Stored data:

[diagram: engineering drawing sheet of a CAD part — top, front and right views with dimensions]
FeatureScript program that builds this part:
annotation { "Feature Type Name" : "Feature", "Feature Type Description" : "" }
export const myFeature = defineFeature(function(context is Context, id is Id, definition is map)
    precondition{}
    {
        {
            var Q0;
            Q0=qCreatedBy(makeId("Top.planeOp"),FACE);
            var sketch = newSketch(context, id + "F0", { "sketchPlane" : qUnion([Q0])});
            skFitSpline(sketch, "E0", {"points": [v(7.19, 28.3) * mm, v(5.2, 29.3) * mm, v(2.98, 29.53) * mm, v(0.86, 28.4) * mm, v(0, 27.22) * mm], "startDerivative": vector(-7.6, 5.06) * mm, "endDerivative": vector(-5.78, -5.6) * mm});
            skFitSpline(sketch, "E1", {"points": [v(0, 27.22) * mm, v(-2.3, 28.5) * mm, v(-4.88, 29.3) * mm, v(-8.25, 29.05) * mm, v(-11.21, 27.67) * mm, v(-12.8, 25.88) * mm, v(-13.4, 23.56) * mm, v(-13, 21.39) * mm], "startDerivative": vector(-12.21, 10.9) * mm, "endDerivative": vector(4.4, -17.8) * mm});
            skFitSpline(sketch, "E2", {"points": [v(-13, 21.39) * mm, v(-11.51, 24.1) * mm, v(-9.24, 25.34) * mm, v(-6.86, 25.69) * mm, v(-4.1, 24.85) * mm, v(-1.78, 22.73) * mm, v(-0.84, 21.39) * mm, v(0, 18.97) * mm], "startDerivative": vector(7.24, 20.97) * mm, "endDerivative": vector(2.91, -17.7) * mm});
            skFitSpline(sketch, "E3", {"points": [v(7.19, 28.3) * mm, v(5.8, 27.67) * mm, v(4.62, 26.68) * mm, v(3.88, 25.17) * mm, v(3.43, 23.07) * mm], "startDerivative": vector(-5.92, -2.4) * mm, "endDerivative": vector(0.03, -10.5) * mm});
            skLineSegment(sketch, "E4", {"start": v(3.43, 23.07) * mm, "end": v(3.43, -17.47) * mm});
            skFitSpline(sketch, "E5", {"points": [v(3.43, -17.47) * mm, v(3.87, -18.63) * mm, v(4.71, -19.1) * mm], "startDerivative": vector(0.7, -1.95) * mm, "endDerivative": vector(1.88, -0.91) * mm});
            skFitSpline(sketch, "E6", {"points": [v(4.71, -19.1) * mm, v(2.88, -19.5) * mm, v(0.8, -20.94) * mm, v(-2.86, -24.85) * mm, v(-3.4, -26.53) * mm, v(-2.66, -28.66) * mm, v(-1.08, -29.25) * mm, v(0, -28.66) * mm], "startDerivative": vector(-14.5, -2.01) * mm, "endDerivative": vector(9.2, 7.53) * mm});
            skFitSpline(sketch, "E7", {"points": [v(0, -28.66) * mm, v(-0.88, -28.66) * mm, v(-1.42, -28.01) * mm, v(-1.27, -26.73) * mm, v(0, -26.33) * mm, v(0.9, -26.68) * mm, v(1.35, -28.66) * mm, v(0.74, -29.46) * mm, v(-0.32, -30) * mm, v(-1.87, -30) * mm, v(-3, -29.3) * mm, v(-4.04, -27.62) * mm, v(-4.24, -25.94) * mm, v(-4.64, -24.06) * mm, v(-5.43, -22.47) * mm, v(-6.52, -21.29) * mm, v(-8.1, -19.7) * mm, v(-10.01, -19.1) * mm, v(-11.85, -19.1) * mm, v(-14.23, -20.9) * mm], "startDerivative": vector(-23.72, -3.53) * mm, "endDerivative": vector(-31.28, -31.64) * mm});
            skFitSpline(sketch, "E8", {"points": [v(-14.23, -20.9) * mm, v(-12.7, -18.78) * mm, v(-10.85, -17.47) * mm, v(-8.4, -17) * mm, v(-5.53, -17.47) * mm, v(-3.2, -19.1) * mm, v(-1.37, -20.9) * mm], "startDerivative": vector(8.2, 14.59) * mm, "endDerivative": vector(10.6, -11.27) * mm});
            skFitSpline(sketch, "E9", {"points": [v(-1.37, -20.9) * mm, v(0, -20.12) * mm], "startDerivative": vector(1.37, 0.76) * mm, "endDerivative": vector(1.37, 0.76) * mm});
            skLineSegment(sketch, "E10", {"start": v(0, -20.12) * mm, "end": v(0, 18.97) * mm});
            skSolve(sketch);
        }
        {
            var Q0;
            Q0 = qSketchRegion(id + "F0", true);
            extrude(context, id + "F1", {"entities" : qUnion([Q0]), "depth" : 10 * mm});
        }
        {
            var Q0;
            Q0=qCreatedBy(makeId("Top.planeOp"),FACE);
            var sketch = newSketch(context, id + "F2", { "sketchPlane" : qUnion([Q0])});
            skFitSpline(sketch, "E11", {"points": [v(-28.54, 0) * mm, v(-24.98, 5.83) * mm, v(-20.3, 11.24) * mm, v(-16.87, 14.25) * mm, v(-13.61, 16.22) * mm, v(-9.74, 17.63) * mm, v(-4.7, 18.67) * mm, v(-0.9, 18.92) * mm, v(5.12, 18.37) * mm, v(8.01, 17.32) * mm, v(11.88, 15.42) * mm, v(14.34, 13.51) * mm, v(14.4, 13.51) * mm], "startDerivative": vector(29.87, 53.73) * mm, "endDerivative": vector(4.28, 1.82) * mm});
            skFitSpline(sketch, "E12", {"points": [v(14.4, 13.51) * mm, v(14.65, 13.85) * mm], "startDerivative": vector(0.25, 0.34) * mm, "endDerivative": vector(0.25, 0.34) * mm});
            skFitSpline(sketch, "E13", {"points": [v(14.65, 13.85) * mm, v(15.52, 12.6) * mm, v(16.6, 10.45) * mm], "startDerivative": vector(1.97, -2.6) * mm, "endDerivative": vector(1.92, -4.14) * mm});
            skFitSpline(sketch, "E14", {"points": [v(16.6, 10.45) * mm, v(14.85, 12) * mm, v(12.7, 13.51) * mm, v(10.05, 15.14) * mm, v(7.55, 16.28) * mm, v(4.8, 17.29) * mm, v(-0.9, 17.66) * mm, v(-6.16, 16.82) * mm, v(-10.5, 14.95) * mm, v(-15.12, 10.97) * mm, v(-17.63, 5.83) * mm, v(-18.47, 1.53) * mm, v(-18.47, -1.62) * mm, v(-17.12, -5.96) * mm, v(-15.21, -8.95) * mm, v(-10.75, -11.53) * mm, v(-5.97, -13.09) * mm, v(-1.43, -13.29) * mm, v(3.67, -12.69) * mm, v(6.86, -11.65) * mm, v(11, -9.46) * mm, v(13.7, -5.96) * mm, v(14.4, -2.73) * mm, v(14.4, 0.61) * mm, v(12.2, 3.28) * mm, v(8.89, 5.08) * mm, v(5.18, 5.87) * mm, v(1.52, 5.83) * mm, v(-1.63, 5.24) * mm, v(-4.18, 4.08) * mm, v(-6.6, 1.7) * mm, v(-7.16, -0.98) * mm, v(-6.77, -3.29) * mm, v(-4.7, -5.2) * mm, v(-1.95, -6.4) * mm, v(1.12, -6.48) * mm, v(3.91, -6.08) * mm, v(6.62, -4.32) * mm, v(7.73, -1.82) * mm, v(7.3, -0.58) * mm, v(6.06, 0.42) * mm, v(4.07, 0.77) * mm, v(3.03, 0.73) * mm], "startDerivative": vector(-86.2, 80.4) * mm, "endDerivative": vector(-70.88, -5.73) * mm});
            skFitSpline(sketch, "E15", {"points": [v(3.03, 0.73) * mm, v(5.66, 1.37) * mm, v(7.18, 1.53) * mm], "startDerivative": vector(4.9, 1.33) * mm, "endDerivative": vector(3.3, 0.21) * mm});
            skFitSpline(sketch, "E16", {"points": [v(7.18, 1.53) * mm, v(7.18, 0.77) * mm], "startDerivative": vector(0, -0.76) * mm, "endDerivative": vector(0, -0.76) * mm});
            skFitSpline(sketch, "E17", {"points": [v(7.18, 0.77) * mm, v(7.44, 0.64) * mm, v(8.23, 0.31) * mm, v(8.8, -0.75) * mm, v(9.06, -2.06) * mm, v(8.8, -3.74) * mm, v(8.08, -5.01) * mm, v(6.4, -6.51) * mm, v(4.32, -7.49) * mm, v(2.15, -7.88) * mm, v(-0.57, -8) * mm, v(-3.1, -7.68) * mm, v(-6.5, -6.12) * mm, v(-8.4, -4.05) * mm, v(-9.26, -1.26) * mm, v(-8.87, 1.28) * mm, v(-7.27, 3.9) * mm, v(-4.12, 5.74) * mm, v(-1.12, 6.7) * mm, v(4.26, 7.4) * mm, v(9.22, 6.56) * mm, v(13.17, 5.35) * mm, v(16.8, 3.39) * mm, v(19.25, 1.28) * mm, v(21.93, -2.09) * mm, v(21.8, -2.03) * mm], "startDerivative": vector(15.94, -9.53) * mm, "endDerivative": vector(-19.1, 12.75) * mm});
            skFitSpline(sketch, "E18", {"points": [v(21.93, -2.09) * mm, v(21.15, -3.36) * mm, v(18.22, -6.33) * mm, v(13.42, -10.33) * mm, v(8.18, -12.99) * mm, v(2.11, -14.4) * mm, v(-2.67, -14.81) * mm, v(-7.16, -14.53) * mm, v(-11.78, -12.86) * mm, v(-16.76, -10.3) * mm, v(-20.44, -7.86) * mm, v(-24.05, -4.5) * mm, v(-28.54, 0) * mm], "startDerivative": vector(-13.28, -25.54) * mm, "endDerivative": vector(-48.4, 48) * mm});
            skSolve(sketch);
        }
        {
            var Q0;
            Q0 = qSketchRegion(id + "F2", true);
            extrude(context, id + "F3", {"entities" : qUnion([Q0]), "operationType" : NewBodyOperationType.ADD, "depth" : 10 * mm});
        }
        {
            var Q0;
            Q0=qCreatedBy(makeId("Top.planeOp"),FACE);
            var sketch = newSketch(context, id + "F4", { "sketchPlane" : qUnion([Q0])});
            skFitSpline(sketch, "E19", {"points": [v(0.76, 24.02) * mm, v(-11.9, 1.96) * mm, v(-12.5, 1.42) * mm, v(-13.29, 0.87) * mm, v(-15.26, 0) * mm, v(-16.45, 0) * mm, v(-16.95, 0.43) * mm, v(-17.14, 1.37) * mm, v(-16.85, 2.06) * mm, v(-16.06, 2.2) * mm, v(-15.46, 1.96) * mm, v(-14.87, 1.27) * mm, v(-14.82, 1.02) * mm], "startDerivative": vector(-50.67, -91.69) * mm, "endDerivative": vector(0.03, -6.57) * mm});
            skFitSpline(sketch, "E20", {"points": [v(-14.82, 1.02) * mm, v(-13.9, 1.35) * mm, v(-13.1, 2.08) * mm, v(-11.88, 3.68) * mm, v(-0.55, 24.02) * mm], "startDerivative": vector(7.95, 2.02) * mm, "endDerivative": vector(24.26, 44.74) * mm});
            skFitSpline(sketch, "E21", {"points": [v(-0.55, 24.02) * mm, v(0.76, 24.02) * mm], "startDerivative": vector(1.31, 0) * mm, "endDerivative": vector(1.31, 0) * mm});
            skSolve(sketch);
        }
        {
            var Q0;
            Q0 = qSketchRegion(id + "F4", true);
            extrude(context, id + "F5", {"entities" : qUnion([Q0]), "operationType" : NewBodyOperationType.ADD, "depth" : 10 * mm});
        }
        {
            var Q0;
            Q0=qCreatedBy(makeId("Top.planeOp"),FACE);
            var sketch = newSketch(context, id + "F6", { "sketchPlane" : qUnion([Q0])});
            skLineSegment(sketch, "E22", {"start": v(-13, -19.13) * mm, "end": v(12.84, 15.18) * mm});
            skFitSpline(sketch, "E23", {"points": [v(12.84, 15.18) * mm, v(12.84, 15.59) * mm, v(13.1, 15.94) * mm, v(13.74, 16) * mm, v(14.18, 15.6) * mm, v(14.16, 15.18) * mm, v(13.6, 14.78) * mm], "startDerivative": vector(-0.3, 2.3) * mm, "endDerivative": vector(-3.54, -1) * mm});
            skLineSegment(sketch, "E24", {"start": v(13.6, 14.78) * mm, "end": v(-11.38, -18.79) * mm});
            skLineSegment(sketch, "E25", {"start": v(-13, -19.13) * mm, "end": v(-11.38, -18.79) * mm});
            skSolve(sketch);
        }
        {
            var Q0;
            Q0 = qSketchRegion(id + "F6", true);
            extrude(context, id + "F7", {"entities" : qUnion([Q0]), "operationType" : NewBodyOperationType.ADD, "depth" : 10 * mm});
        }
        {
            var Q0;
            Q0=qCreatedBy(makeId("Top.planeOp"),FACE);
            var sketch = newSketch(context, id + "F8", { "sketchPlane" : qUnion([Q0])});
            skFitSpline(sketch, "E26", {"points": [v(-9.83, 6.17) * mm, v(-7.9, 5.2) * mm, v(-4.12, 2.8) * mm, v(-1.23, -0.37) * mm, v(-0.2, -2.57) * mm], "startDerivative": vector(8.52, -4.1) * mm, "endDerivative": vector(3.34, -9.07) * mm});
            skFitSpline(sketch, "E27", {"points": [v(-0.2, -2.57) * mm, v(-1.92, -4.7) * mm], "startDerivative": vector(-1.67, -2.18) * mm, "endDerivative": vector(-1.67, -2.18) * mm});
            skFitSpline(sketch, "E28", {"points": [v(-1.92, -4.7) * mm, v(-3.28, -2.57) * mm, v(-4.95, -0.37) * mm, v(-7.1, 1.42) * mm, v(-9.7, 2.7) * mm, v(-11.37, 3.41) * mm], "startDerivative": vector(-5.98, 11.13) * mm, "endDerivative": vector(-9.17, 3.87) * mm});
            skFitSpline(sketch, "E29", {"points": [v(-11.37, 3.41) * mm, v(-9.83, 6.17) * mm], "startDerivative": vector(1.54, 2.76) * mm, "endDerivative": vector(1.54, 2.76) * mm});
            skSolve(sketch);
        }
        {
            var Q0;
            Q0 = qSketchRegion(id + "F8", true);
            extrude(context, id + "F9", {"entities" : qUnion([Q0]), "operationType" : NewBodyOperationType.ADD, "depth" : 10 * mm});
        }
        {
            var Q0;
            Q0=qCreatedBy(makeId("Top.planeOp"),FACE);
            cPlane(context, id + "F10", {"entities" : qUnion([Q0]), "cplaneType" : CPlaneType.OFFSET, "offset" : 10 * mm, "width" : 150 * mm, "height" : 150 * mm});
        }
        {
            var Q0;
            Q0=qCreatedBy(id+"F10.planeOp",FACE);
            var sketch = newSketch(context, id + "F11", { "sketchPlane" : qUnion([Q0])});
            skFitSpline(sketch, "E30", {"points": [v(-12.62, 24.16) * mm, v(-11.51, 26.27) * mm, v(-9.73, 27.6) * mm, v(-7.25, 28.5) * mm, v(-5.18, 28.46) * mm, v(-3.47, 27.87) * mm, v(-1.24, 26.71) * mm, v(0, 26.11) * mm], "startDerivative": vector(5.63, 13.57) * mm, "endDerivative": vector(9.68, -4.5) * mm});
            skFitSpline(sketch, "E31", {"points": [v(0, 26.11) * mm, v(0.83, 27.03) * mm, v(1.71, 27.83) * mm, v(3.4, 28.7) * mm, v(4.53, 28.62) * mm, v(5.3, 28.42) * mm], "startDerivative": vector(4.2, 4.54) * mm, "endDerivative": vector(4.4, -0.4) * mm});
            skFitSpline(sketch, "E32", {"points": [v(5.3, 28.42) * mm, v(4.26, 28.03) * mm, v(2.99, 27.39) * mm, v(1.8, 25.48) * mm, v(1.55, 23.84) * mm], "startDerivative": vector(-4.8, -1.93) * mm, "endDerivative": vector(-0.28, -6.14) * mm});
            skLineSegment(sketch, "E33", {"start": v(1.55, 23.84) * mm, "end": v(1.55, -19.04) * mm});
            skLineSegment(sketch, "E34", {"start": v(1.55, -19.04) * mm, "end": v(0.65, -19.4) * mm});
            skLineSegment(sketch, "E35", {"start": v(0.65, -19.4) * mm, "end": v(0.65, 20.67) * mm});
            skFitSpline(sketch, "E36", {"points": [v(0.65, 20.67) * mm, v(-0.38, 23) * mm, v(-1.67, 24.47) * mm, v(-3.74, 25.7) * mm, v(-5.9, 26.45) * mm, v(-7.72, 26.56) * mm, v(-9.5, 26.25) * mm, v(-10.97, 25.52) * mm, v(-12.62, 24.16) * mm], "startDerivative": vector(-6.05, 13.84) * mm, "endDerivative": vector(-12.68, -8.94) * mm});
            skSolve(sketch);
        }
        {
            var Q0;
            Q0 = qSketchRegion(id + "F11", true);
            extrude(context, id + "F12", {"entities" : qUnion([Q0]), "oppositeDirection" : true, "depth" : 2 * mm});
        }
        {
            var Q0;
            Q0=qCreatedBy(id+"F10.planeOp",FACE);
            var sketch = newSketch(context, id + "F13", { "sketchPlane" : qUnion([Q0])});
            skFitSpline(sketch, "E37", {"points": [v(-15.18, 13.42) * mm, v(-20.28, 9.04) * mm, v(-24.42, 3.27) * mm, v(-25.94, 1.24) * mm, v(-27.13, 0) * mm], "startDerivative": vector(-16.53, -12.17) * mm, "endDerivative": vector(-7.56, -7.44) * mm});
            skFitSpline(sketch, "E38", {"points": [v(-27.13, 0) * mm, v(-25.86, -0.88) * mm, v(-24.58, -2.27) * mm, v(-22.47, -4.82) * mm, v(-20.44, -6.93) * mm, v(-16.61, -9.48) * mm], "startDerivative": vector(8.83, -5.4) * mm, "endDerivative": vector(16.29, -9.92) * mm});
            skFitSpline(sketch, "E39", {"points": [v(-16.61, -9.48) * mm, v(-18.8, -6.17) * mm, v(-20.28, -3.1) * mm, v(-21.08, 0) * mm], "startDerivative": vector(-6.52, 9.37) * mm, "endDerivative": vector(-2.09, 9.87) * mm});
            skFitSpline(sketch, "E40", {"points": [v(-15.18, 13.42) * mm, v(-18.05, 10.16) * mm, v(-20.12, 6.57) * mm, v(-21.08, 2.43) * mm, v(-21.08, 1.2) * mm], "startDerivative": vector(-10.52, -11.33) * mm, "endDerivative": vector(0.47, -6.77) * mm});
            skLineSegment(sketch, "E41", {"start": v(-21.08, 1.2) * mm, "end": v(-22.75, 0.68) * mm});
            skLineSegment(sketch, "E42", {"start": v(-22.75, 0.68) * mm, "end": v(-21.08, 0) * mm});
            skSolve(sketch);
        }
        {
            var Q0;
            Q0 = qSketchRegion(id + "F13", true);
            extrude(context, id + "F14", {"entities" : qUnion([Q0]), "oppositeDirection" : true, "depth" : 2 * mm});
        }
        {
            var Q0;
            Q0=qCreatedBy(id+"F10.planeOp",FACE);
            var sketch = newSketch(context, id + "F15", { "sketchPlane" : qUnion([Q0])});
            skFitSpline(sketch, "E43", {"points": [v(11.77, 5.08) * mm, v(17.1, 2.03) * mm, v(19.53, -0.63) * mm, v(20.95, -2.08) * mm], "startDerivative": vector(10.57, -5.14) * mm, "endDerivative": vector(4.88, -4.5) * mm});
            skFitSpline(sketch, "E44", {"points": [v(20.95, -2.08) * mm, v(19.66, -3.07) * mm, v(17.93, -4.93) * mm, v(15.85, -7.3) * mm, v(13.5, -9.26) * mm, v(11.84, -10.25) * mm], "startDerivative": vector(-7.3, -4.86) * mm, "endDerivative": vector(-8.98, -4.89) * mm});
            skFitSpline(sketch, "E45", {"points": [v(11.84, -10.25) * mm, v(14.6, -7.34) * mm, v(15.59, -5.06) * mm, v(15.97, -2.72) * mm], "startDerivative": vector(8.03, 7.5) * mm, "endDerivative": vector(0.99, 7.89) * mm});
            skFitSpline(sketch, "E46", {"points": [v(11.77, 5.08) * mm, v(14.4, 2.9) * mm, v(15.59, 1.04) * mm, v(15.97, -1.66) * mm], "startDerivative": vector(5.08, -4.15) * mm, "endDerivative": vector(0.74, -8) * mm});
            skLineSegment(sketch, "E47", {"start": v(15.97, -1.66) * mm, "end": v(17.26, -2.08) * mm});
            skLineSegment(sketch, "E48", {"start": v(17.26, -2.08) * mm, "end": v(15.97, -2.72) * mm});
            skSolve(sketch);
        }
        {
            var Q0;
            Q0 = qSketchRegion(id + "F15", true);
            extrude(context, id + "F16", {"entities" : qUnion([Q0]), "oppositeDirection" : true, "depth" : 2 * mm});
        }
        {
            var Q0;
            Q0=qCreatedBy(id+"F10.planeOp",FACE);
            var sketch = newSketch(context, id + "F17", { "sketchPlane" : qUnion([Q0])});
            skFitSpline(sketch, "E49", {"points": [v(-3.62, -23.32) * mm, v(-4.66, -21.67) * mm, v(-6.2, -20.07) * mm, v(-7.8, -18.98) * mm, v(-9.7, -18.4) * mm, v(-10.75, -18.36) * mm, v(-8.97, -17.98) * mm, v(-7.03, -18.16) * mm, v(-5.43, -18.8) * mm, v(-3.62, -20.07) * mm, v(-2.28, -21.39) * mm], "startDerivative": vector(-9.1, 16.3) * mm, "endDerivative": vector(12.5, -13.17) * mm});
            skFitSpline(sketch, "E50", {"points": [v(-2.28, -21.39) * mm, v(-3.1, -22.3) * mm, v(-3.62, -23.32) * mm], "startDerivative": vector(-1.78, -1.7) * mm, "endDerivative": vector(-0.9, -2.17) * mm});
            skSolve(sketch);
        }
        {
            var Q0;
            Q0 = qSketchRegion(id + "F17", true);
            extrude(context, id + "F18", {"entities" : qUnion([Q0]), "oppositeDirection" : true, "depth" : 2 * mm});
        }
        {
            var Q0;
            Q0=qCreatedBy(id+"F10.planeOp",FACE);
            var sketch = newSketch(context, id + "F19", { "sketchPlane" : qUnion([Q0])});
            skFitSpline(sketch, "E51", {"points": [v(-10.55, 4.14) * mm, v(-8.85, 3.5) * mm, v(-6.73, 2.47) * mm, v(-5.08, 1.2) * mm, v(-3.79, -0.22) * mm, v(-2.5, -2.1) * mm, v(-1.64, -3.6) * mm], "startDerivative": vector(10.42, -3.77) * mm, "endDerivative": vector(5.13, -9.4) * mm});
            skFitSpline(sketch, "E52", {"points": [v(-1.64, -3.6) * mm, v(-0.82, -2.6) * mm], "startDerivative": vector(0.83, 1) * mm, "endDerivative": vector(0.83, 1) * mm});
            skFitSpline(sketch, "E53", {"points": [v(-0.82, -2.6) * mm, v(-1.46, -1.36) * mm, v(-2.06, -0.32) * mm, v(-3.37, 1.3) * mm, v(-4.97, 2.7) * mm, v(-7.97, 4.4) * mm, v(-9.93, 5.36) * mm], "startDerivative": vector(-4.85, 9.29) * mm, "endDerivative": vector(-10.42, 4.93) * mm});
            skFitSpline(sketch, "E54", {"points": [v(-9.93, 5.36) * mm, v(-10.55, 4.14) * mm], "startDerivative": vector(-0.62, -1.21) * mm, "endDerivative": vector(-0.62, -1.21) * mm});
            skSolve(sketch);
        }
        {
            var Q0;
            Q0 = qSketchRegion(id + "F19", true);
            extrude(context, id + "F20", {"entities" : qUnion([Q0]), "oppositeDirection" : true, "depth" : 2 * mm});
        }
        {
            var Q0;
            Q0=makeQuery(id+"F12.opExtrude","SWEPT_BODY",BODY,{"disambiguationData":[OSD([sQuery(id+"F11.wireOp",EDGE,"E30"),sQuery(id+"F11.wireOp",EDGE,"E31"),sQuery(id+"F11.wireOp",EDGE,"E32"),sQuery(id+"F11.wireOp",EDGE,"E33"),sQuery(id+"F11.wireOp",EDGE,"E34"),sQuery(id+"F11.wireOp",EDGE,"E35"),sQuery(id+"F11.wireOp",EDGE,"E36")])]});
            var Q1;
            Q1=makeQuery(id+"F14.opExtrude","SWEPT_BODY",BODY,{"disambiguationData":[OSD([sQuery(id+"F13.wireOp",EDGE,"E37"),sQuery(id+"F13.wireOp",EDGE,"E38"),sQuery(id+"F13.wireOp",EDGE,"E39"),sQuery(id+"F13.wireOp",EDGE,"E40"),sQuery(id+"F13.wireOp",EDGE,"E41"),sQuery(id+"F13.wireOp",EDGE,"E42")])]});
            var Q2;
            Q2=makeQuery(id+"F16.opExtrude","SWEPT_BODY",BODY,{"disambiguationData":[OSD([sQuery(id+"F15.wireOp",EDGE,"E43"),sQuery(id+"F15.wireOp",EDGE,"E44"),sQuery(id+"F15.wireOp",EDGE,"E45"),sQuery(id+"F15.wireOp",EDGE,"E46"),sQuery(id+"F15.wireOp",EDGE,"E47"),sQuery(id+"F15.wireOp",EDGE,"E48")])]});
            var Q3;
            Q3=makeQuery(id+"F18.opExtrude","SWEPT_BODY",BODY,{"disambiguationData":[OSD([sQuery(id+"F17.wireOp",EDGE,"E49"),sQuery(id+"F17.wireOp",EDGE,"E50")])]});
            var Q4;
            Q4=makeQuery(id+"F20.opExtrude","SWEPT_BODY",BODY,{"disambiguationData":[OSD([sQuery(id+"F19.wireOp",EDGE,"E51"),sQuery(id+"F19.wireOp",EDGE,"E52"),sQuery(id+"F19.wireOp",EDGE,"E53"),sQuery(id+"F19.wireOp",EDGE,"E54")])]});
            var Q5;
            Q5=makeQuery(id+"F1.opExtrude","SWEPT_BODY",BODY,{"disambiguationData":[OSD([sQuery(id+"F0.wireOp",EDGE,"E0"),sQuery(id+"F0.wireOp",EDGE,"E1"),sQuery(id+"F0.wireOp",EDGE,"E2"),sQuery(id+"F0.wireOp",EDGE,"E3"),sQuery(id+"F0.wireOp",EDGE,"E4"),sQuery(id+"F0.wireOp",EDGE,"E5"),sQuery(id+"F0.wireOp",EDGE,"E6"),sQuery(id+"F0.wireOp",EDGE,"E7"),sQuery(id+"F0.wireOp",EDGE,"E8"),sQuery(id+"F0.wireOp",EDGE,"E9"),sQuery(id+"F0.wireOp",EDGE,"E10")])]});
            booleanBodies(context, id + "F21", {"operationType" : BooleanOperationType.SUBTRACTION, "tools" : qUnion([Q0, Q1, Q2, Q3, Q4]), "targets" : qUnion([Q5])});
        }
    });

> _Problem details_:
Output as a numbered list the lines from the start of the records through the line containing "export const myFeature", omitting blank lines.

> _Exercise response_:
1. [diagram: engineering drawing sheet of a CAD part — top, front and right views with dimensions]
2. FeatureScript program that builds this part:
3. annotation { "Feature Type Name" : "Feature", "Feature Type Description" : "" }
4. export const myFeature = defineFeature(function(context is Context, id is Id, definition is map)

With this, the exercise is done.